Baru-baru ini, kemegahan tersebut kembali menyapa publik dalam Kirab Mahkota Binokasih di Kabupaten Sumedang, Sabtu (2/5/2026).
Prosesi ini menjadi pengingat bahwa warisan leluhur Sunda masih sangat relevan untuk menjawab tantangan zaman modern.
Etimologi: Kasih Sayang sebagai Pakaian Hidup
Nama lengkap mahkota ini adalah Binokasih Sanghyang Pake.
Secara etimologi, nama ini memiliki makna yang sangat membumi:
- Binokasih mengandung arti kasih sayang yang tulus.
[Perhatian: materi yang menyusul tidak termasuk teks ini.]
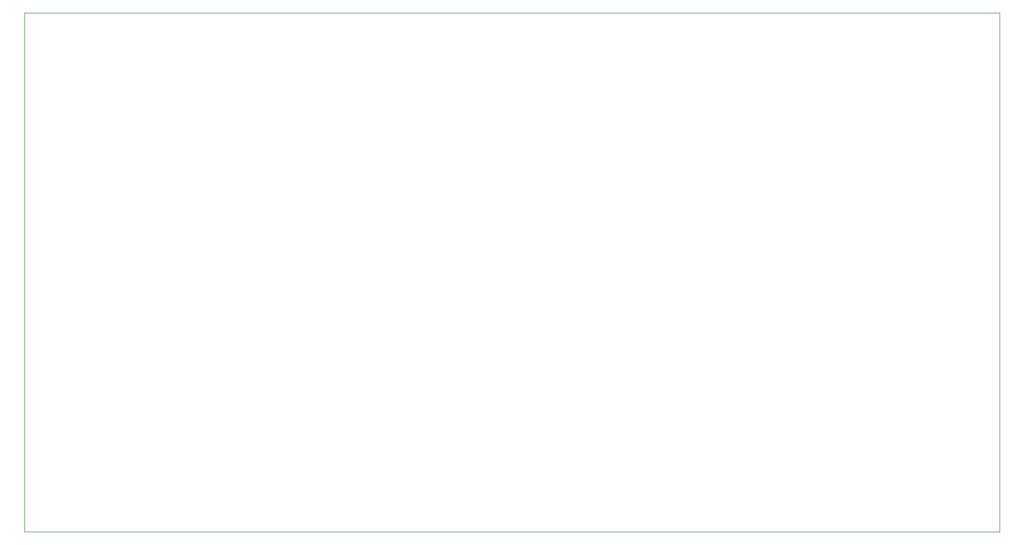
<source format=gbr>
%TF.GenerationSoftware,KiCad,Pcbnew,(6.0.7)*%
%TF.CreationDate,2022-08-13T17:23:50-04:00*%
%TF.ProjectId,PB_16,50425f31-362e-46b6-9963-61645f706362,v2*%
%TF.SameCoordinates,Original*%
%TF.FileFunction,Profile,NP*%
%FSLAX46Y46*%
G04 Gerber Fmt 4.6, Leading zero omitted, Abs format (unit mm)*
G04 Created by KiCad (PCBNEW (6.0.7)) date 2022-08-13 17:23:50*
%MOMM*%
%LPD*%
G01*
G04 APERTURE LIST*
%TA.AperFunction,Profile*%
%ADD10C,0.050000*%
%TD*%
G04 APERTURE END LIST*
D10*
X218801000Y-153617800D02*
X218801000Y-74467800D01*
X70201000Y-74467800D02*
X70201000Y-153617800D01*
X218801000Y-74467800D02*
X70201000Y-74467800D01*
X218801000Y-153617800D02*
X70201000Y-153617800D01*
M02*

</source>
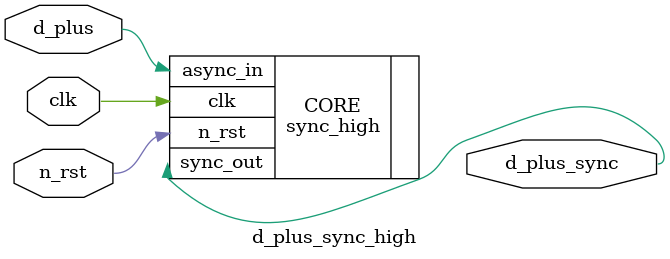
<source format=sv>
module d_plus_sync_high
(
    input wire clk,
    input wire n_rst,
    input wire d_plus,
    output reg d_plus_sync
);

sync_high
CORE(
    .clk(clk),
    .n_rst(n_rst),
    .async_in(d_plus),
    .sync_out(d_plus_sync)
);

endmodule
</source>
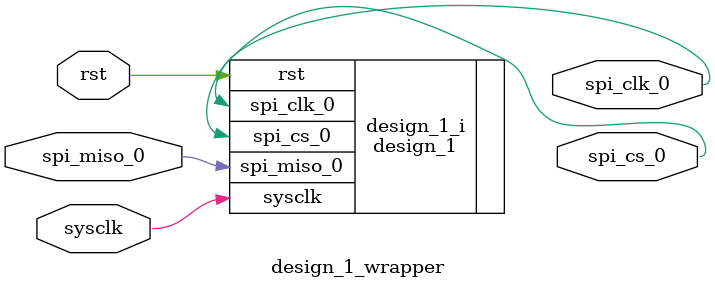
<source format=v>
`timescale 1 ps / 1 ps

module design_1_wrapper
   (rst,
    spi_clk_0,
    spi_cs_0,
    spi_miso_0,
    sysclk);
  input rst;
  output spi_clk_0;
  output spi_cs_0;
  input spi_miso_0;
  input sysclk;

  wire rst;
  wire spi_clk_0;
  wire spi_cs_0;
  wire spi_miso_0;
  wire sysclk;

  design_1 design_1_i
       (.rst(rst),
        .spi_clk_0(spi_clk_0),
        .spi_cs_0(spi_cs_0),
        .spi_miso_0(spi_miso_0),
        .sysclk(sysclk));
endmodule

</source>
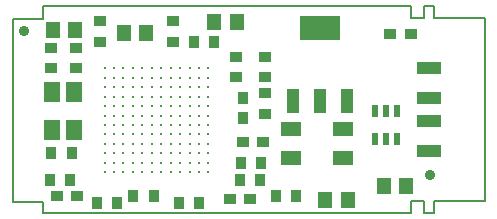
<source format=gbr>
%FSLAX25Y25*%
%MOIN*%
G04 EasyPC Gerber Version 18.0.8 Build 3632 *
%ADD93R,0.01962X0.04324*%
%ADD87R,0.03537X0.03931*%
%ADD82R,0.03734X0.03852*%
%ADD79R,0.03931X0.03537*%
%ADD85R,0.04400X0.08400*%
%ADD80R,0.04718X0.05506*%
%ADD90R,0.05506X0.07080*%
%ADD89R,0.08261X0.04324*%
%ADD86R,0.13773X0.08261*%
%ADD10C,0.00500*%
%ADD84C,0.00978*%
%ADD92C,0.03537*%
%ADD88R,0.03931X0.03537*%
%ADD81R,0.03852X0.03734*%
%ADD83R,0.03537X0.03931*%
%ADD91R,0.06687X0.05112*%
X0Y0D02*
D02*
D10*
X167322Y14305D02*
X164173D01*
Y18259*
X159803*
Y14305*
X37126*
Y17866*
X27003*
Y79126*
X37047*
Y83399*
X159763*
Y79401*
X164094*
Y83399*
X167322*
Y79165*
X184423*
Y18417*
X167322*
Y14305*
D02*
D79*
X41732Y20070D03*
X48425D03*
X99383Y19029D03*
X103911Y37927D03*
X106076Y19029D03*
X110604Y37927D03*
X152952Y74007D03*
X159645D03*
D02*
D80*
X40354Y75385D03*
X47834D03*
X64147Y74147D03*
X71628D03*
X94291Y77887D03*
X101771D03*
X131299Y18693D03*
X138779D03*
X150787Y23417D03*
X158267D03*
D02*
D81*
X56273Y71293D03*
Y78183D03*
X80486Y71293D03*
Y78183D03*
X101352Y59482D03*
Y66372D03*
X111194Y47474D03*
Y54364D03*
D02*
D82*
X39836Y34383D03*
X46726D03*
X54994Y17651D03*
X61883D03*
X82356D03*
X89246D03*
X114639Y20013D03*
X121529D03*
D02*
D83*
X103911Y45998D03*
Y52691D03*
D02*
D84*
X57651Y27887D03*
Y31037D03*
Y34187D03*
Y37336D03*
Y40486D03*
Y43635D03*
Y46785D03*
Y49935D03*
Y53084D03*
Y56234D03*
Y59383D03*
Y62533D03*
X60801Y27887D03*
Y31037D03*
Y34187D03*
Y37336D03*
Y40486D03*
Y43635D03*
Y46785D03*
Y49935D03*
Y53084D03*
Y56234D03*
Y59383D03*
Y62533D03*
X63950Y27887D03*
Y31037D03*
Y34187D03*
Y37336D03*
Y40486D03*
Y43635D03*
Y46785D03*
Y49935D03*
Y53084D03*
Y56234D03*
Y59383D03*
Y62533D03*
X67100Y27887D03*
Y31037D03*
Y34187D03*
Y37336D03*
Y40486D03*
Y43635D03*
Y46785D03*
Y49935D03*
Y53084D03*
Y56234D03*
Y59383D03*
Y62533D03*
X70250Y27887D03*
Y31037D03*
Y34187D03*
Y37336D03*
Y40486D03*
Y43635D03*
Y46785D03*
Y49935D03*
Y53084D03*
Y56234D03*
Y59383D03*
Y62533D03*
X73399Y27887D03*
Y31037D03*
Y34187D03*
Y37336D03*
Y40486D03*
Y43635D03*
Y46785D03*
Y49935D03*
Y53084D03*
Y56234D03*
Y59383D03*
Y62533D03*
X76549Y27887D03*
Y31037D03*
Y34187D03*
Y37336D03*
Y40486D03*
Y43635D03*
Y46785D03*
Y49935D03*
Y53084D03*
Y56234D03*
Y59383D03*
Y62533D03*
X79698Y27887D03*
Y31037D03*
Y34187D03*
Y37336D03*
Y40486D03*
Y43635D03*
Y46785D03*
Y49935D03*
Y53084D03*
Y56234D03*
Y59383D03*
Y62533D03*
X82848Y27887D03*
Y31037D03*
Y34187D03*
Y37336D03*
Y40486D03*
Y43635D03*
Y46785D03*
Y49935D03*
Y53084D03*
Y56234D03*
Y59383D03*
Y62533D03*
X85998Y27887D03*
Y31037D03*
Y34187D03*
Y37336D03*
Y40486D03*
Y43635D03*
Y46785D03*
Y49935D03*
Y53084D03*
Y56234D03*
Y59383D03*
Y62533D03*
X89147Y27887D03*
Y31037D03*
Y34187D03*
Y37336D03*
Y40486D03*
Y43635D03*
Y46785D03*
Y49935D03*
Y53084D03*
Y56234D03*
Y59383D03*
Y62533D03*
X92297Y27887D03*
Y31037D03*
Y34187D03*
Y37336D03*
Y40486D03*
Y43635D03*
Y46785D03*
Y49935D03*
Y53084D03*
Y56234D03*
Y59383D03*
Y62533D03*
D02*
D85*
X120402Y51711D03*
X129502D03*
X138602D03*
D02*
D86*
X129502Y76112D03*
D02*
D87*
X39344Y25328D03*
X46037D03*
X67297Y20013D03*
X73990D03*
X87572Y71391D03*
X94265D03*
X102730Y25328D03*
X103124Y31037D03*
X109423Y25328D03*
X109817Y31037D03*
D02*
D88*
X39935Y62730D03*
Y69423D03*
X48006Y62730D03*
Y69423D03*
X111194Y59777D03*
Y66470D03*
D02*
D89*
X165919Y35072D03*
Y44915D03*
Y52789D03*
Y62631D03*
D02*
D90*
X40106Y42077D03*
Y54705D03*
X47383Y42077D03*
Y54705D03*
D02*
D91*
X119856Y32809D03*
Y42257D03*
X137179Y32809D03*
Y42257D03*
D02*
D92*
X30683Y74992D03*
X166023Y26960D03*
D02*
D93*
X147809Y39108D03*
Y48163D03*
X151549Y39108D03*
Y48163D03*
X155289Y39108D03*
Y48163D03*
X0Y0D02*
M02*

</source>
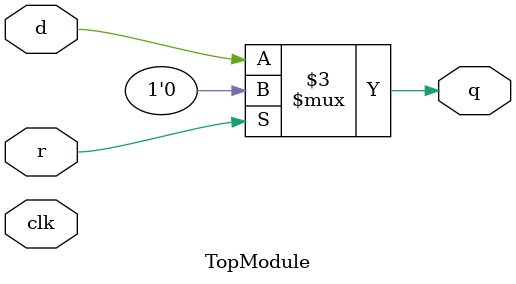
<source format=sv>
module TopModule (
    input logic clk,  // Clock input
    input logic d,    // Data input
    input logic r,    // Synchronous reset input
    output logic q    // Output
);
    always @(*) begin
        if (r) begin
            q <= 1'b0;  // Reset output to 0
        end else begin
            q <= d;     // Sample data input on rising edge
        end
    end
endmodule

// VERILOG-EVAL: response did not use [BEGIN]/[DONE] correctly
</source>
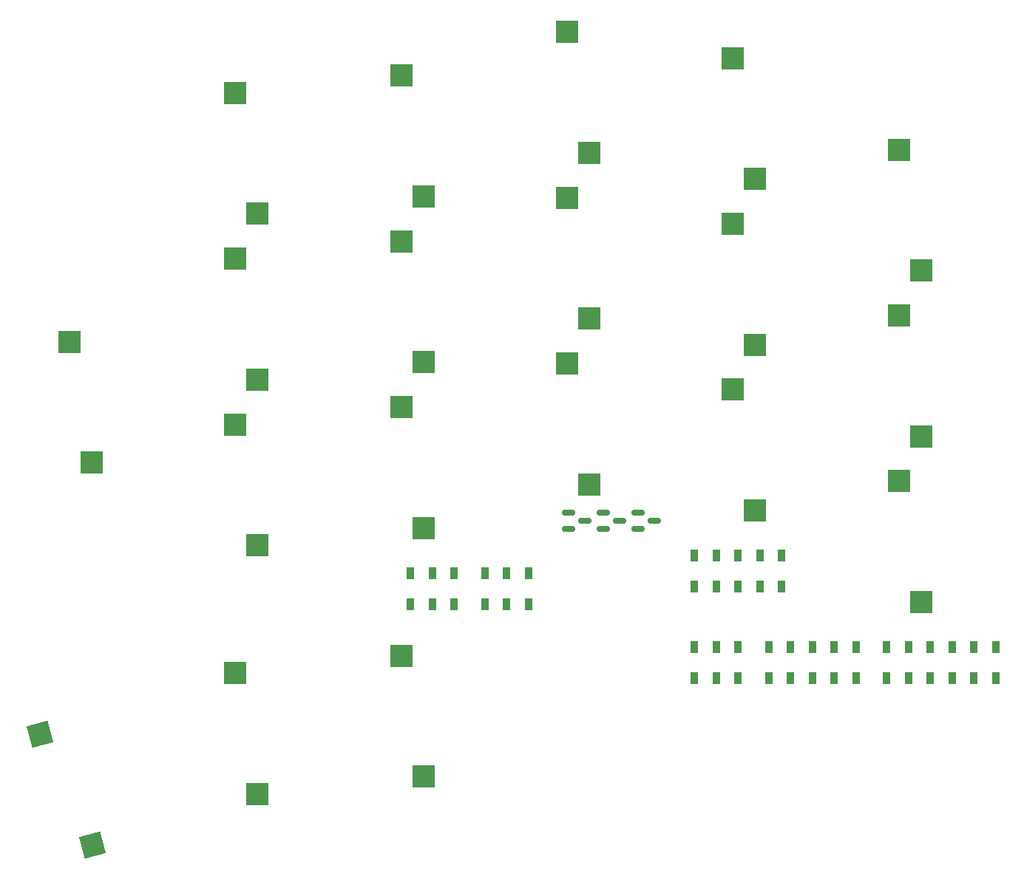
<source format=gbr>
%TF.GenerationSoftware,KiCad,Pcbnew,9.0.4*%
%TF.CreationDate,2025-10-31T22:45:31+09:00*%
%TF.ProjectId,KeeNoard-SMD,4b65654e-6f61-4726-942d-534d442e6b69,rev?*%
%TF.SameCoordinates,Original*%
%TF.FileFunction,Paste,Bot*%
%TF.FilePolarity,Positive*%
%FSLAX46Y46*%
G04 Gerber Fmt 4.6, Leading zero omitted, Abs format (unit mm)*
G04 Created by KiCad (PCBNEW 9.0.4) date 2025-10-31 22:45:31*
%MOMM*%
%LPD*%
G01*
G04 APERTURE LIST*
G04 Aperture macros list*
%AMRoundRect*
0 Rectangle with rounded corners*
0 $1 Rounding radius*
0 $2 $3 $4 $5 $6 $7 $8 $9 X,Y pos of 4 corners*
0 Add a 4 corners polygon primitive as box body*
4,1,4,$2,$3,$4,$5,$6,$7,$8,$9,$2,$3,0*
0 Add four circle primitives for the rounded corners*
1,1,$1+$1,$2,$3*
1,1,$1+$1,$4,$5*
1,1,$1+$1,$6,$7*
1,1,$1+$1,$8,$9*
0 Add four rect primitives between the rounded corners*
20,1,$1+$1,$2,$3,$4,$5,0*
20,1,$1+$1,$4,$5,$6,$7,0*
20,1,$1+$1,$6,$7,$8,$9,0*
20,1,$1+$1,$8,$9,$2,$3,0*%
%AMRotRect*
0 Rectangle, with rotation*
0 The origin of the aperture is its center*
0 $1 length*
0 $2 width*
0 $3 Rotation angle, in degrees counterclockwise*
0 Add horizontal line*
21,1,$1,$2,0,0,$3*%
G04 Aperture macros list end*
%ADD10R,0.940000X1.400000*%
%ADD11R,2.500000X2.550000*%
%ADD12RoundRect,0.150000X0.587500X0.150000X-0.587500X0.150000X-0.587500X-0.150000X0.587500X-0.150000X0*%
%ADD13RotRect,2.550000X2.500000X285.000000*%
G04 APERTURE END LIST*
D10*
%TO.C,D10*%
X116999998Y-100274998D03*
X117000002Y-96725002D03*
%TD*%
%TO.C,D+2*%
X82000000Y-91774998D03*
X81999996Y-88225002D03*
%TD*%
%TO.C,D11*%
X116999998Y-89774998D03*
X117000002Y-86225002D03*
%TD*%
D11*
%TO.C,SW6*%
X59420000Y-99710000D03*
X61960000Y-113560000D03*
%TD*%
%TO.C,SW3*%
X59420000Y-33210000D03*
X61960000Y-47060000D03*
%TD*%
D10*
%TO.C,D13*%
X141499994Y-100274995D03*
X141499998Y-96724999D03*
%TD*%
D11*
%TO.C,SW4*%
X59420000Y-52210000D03*
X61960000Y-66060000D03*
%TD*%
D10*
%TO.C,D14*%
X119499995Y-89775003D03*
X119499999Y-86225007D03*
%TD*%
D11*
%TO.C,SW13*%
X97420000Y-64210000D03*
X99960000Y-78060000D03*
%TD*%
D10*
%TO.C,D8*%
X122999998Y-100274998D03*
X123000002Y-96725002D03*
%TD*%
D11*
%TO.C,SW5*%
X59420000Y-71210000D03*
X61960000Y-85060000D03*
%TD*%
D10*
%TO.C,D3*%
X111999999Y-89775001D03*
X112000003Y-86225005D03*
%TD*%
%TO.C,D4*%
X120499998Y-100274998D03*
X120500002Y-96725002D03*
%TD*%
%TO.C,D+3*%
X79499998Y-91774998D03*
X79499994Y-88225002D03*
%TD*%
D11*
%TO.C,SW12*%
X97420000Y-45210000D03*
X99960000Y-59060000D03*
%TD*%
%TO.C,SW15*%
X116420000Y-48210000D03*
X118960000Y-62060000D03*
%TD*%
%TO.C,SW10*%
X78420000Y-97710000D03*
X80960000Y-111560000D03*
%TD*%
%TO.C,SW19*%
X135420000Y-77710000D03*
X137960000Y-91560000D03*
%TD*%
D10*
%TO.C,D17*%
X121999996Y-89775002D03*
X122000000Y-86225006D03*
%TD*%
D11*
%TO.C,SW8*%
X78420000Y-50210000D03*
X80960000Y-64060000D03*
%TD*%
D10*
%TO.C,D+1*%
X84499999Y-91775000D03*
X84499995Y-88225004D03*
%TD*%
D11*
%TO.C,SW11*%
X97420000Y-26210000D03*
X99960000Y-40060000D03*
%TD*%
D12*
%TO.C,Q3*%
X107437500Y-82250000D03*
X107437500Y-82250000D03*
X105562500Y-83200000D03*
X105562500Y-83200000D03*
X105562500Y-81300000D03*
X105562500Y-81300000D03*
%TD*%
D10*
%TO.C,D6*%
X114499998Y-100274998D03*
X114500002Y-96725002D03*
%TD*%
D12*
%TO.C,Q2*%
X103437500Y-82250000D03*
X103437500Y-82250000D03*
X101562500Y-83200000D03*
X101562500Y-83200000D03*
X101562500Y-81300000D03*
X101562500Y-81300000D03*
%TD*%
D11*
%TO.C,SW16*%
X116420000Y-67210000D03*
X118960000Y-81060000D03*
%TD*%
%TO.C,SW9*%
X78420000Y-69210000D03*
X80960000Y-83060000D03*
%TD*%
D10*
%TO.C,D7*%
X114499999Y-89775001D03*
X114500003Y-86225005D03*
%TD*%
D11*
%TO.C,SW17*%
X135420000Y-39710000D03*
X137960000Y-53560000D03*
%TD*%
D10*
%TO.C,D16*%
X143999993Y-100274999D03*
X143999997Y-96725003D03*
%TD*%
D11*
%TO.C,SW1*%
X40420000Y-61710000D03*
X42960000Y-75560000D03*
%TD*%
D10*
%TO.C,D19*%
X146499996Y-100274996D03*
X146500000Y-96725000D03*
%TD*%
%TO.C,D9*%
X138999997Y-100274998D03*
X139000001Y-96725002D03*
%TD*%
D11*
%TO.C,SW7*%
X78420000Y-31210000D03*
X80960000Y-45060000D03*
%TD*%
D10*
%TO.C,D5*%
X136499998Y-100275001D03*
X136500002Y-96725005D03*
%TD*%
D11*
%TO.C,SW18*%
X135420000Y-58710000D03*
X137960000Y-72560000D03*
%TD*%
D13*
%TO.C,SW2*%
X37054796Y-106728720D03*
X43092891Y-119449393D03*
%TD*%
D11*
%TO.C,SW14*%
X116420000Y-29210000D03*
X118960000Y-43060000D03*
%TD*%
D12*
%TO.C,Q1*%
X99437500Y-82250000D03*
X99437500Y-82250000D03*
X97562500Y-83200000D03*
X97562500Y-83200000D03*
X97562500Y-81300000D03*
X97562500Y-81300000D03*
%TD*%
D10*
%TO.C,D1*%
X133999997Y-100274998D03*
X134000001Y-96725002D03*
%TD*%
%TO.C,D++1*%
X88000000Y-91775001D03*
X88000004Y-88225005D03*
%TD*%
%TO.C,D15*%
X127999997Y-100274998D03*
X128000001Y-96725002D03*
%TD*%
%TO.C,D12*%
X125499998Y-100274994D03*
X125500002Y-96724998D03*
%TD*%
%TO.C,D++2*%
X90499998Y-91774997D03*
X90500002Y-88225001D03*
%TD*%
%TO.C,D18*%
X130499997Y-100274994D03*
X130500001Y-96724998D03*
%TD*%
%TO.C,D++3*%
X93000002Y-91774999D03*
X93000006Y-88225003D03*
%TD*%
%TO.C,D2*%
X111999998Y-100274998D03*
X112000002Y-96725002D03*
%TD*%
M02*

</source>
- Sanghyang Pake berarti sesuatu yang mulia untuk dikenakan atau diterapkan.
Radya Anom Karaton Sumedang Larang, Luky Djohari Soemawilaya, menekankan bahwa nama ini adalah sebuah perintah etis.
Kasih sayang tidak boleh hanya menjadi wacana, melainkan harus menjadi “pakaian” atau sumber tindakan sehari-hari.